Vivere una religiosità apparente nel contesto di una vita abitualmente lontana dal Signore, è quanto di più pericoloso possa esistere per la salvezza della nostra anima. Faccio un esempio per capire meglio. Per una persona gravemente malata c’è qualcosa di più grave che il non curarsi: è il curarsi con una medicina inefficace, una medicina fasulla. Il malato si illude così di curarsi, non cerca altre medicine e la malattia può progredire senza ostacoli e condurlo alla morte. Vivere delle pratiche religiose, peggio ancora ricevere i sacramenti, nel contesto di una vita abitualmente lontana dalla grazia di Dio ci fa presumere di essere incamminati sulla via della salvezza, e ci lascia camminare con tranquillità sulla via della perdizione, fino a quando, con la nostra morte, sarà troppo tardi per rimediare.

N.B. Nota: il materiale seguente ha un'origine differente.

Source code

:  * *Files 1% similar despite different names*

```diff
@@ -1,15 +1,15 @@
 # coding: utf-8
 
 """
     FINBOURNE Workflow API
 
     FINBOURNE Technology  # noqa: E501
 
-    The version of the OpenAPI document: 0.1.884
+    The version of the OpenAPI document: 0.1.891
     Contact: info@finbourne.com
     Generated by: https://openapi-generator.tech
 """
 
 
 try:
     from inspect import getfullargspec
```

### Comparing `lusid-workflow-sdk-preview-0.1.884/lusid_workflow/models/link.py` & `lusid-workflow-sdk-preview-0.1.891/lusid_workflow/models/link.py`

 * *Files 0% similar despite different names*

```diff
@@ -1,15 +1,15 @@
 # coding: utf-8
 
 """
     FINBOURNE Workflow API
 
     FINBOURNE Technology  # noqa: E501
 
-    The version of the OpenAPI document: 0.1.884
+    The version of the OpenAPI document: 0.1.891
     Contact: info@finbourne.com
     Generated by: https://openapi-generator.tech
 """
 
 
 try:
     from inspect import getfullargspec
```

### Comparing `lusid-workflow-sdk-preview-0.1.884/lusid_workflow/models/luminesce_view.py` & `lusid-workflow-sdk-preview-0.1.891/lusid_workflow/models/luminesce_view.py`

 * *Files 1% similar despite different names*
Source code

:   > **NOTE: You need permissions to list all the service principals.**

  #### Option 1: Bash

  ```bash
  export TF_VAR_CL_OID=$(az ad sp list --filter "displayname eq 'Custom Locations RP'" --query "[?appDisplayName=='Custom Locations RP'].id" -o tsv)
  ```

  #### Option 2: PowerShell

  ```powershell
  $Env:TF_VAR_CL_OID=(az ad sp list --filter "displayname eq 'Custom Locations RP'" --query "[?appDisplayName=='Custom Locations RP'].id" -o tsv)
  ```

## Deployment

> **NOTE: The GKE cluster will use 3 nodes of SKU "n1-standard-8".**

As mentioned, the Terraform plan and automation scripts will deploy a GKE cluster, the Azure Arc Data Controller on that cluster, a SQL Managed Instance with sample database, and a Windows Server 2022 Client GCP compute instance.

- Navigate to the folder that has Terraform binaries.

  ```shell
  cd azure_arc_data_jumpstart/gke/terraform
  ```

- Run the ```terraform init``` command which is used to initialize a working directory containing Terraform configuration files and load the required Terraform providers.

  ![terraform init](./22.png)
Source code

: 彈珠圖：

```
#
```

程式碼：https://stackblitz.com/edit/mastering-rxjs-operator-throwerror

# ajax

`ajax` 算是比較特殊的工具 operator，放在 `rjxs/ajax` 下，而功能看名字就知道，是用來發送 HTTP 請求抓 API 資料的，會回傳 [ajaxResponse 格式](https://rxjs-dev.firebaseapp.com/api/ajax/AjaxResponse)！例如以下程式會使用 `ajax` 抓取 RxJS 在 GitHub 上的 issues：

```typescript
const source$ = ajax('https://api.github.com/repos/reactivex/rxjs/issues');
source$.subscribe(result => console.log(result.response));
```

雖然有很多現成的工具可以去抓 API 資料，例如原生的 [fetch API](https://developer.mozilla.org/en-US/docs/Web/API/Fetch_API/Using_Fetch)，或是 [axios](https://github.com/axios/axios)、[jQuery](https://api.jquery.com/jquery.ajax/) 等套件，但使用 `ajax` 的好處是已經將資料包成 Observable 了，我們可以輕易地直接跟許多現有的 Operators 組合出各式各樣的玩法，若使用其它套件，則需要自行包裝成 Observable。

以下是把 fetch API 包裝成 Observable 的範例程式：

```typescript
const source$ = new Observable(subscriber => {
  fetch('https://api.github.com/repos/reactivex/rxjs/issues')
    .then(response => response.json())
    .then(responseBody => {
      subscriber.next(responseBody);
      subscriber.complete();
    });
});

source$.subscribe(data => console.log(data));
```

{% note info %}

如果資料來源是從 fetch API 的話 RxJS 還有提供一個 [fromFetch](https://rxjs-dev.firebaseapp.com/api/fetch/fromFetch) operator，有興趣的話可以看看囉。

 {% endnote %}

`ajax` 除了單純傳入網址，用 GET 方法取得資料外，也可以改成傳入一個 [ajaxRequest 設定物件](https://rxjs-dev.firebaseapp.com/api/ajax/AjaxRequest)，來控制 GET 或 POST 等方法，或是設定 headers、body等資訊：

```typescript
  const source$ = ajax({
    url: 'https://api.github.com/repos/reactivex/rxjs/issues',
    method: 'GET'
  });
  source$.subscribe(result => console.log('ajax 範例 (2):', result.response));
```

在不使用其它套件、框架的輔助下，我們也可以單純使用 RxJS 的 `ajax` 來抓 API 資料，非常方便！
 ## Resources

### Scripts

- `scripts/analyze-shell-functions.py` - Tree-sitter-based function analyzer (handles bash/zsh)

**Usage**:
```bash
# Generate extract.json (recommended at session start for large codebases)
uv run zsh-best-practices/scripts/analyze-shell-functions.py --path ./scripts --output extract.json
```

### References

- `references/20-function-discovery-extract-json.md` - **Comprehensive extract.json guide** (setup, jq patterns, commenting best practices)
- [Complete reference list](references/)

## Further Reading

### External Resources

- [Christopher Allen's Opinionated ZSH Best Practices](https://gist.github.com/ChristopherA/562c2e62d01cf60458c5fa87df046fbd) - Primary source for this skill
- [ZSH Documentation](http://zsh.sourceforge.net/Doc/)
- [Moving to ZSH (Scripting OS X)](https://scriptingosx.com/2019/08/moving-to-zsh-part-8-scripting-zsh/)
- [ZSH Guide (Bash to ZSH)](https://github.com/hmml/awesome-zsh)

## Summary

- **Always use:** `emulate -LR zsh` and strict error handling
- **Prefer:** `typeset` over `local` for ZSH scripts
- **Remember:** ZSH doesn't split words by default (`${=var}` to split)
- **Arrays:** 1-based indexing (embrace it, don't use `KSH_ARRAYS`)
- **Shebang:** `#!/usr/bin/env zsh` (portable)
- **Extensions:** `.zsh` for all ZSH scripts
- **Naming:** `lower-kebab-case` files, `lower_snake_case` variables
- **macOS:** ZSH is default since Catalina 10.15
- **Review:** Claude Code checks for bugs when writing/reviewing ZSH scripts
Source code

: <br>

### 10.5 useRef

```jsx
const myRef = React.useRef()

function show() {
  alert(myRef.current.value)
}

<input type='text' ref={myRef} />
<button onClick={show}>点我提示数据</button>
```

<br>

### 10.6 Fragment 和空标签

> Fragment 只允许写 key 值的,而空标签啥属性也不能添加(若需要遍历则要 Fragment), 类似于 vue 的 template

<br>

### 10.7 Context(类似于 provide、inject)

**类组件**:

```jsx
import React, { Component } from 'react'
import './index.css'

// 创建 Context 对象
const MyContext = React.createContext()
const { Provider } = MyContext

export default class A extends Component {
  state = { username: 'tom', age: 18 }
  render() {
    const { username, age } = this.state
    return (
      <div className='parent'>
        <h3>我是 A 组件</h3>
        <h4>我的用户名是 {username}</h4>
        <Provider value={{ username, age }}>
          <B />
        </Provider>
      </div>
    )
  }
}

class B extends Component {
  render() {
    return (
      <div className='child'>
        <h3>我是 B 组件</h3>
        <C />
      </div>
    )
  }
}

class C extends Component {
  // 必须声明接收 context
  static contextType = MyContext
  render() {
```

L’attenzione minuziosa ai dettagli del culto della legge di Mosè sembra qualcosa di molto lontano dalla nostra realtà, sembra una pagina che non ci riguarda. Non è così. Anche per noi c’è il rischio concreto di vivere una religiosità staccata dalla vita. Di pensare che le cose di Dio non riguardino il nostro lavoro, i nostri affetti, il nostro corpo, i nostri pensieri. Non è così. Non può essere così. L’insegnamento di Cristo e della Chiesa deve diventare il modo normale di pensare e di vivere, se vogliamo che la nostra vita sia piena dell’amore di Dio, se vogliamo salvarci l’anima. Invece spesso molte volte sembra che la nostra presenza in chiesa, la nostra partecipazione ai sacramenti sia qualcosa legato alla nostra tradizione, alla nostra cultura, ma che non incide nel modo di vivere. Volete un esempio? Guardiamoci intorno, adesso. Quanti dei ragazzi che durante l’anno frequentano il catechismo sono presenti? Parlo di quelli più grandi, di quelli che hanno già fatto la prima Comunione e sono tenuti al precetto festivo. Parlo di quelli che hanno ricevuto la Cresima negli ultimi anni. Quasi nessuno. Né loro né le loro famiglie. Evidentemente oggi, per molte persone, il ricevere i sacramenti non è un ricevere un dono di grazia del Signore, ma è adeguarsi ad una festosa tradizione tipica della nostra cultura. Tutto qui. Quante persone, anche tra quelle che frequentano abitualmente le celebrazioni della domenica, si confessano con una certa frequenza? Potrei proseguire a lungo, ma non voglio diventare pesante. Ciascuno, me compreso, esamini se stesso, e valuti se il rimprovero che Gesù fa ai farisei non sia in qualche modo indirizzato anche a lui.
Il Signore ci vuole salvi nella vita eterna, vuole donarci la gioia piena del paradiso, non vuole che precipitiamo nella disperazione senza scampo dell’inferno. Ma vuole anche che siamo felici in questa vita, in questi giorni, pochi o tanti, comunque pochi, che trascorriamo sulla terra. Il suo messaggio, le sue raccomandazioni, i suoi comandamenti servono a questo, non a rendere più pesante una vita già spesso pesante di suo. Arrendiamoci al suo amore, non abbiamo paura di Lui. Cristo non toglie nulla di ciò che è buono e bello alla nostra vita. Cristo non toglie nulla, ma dona tutto.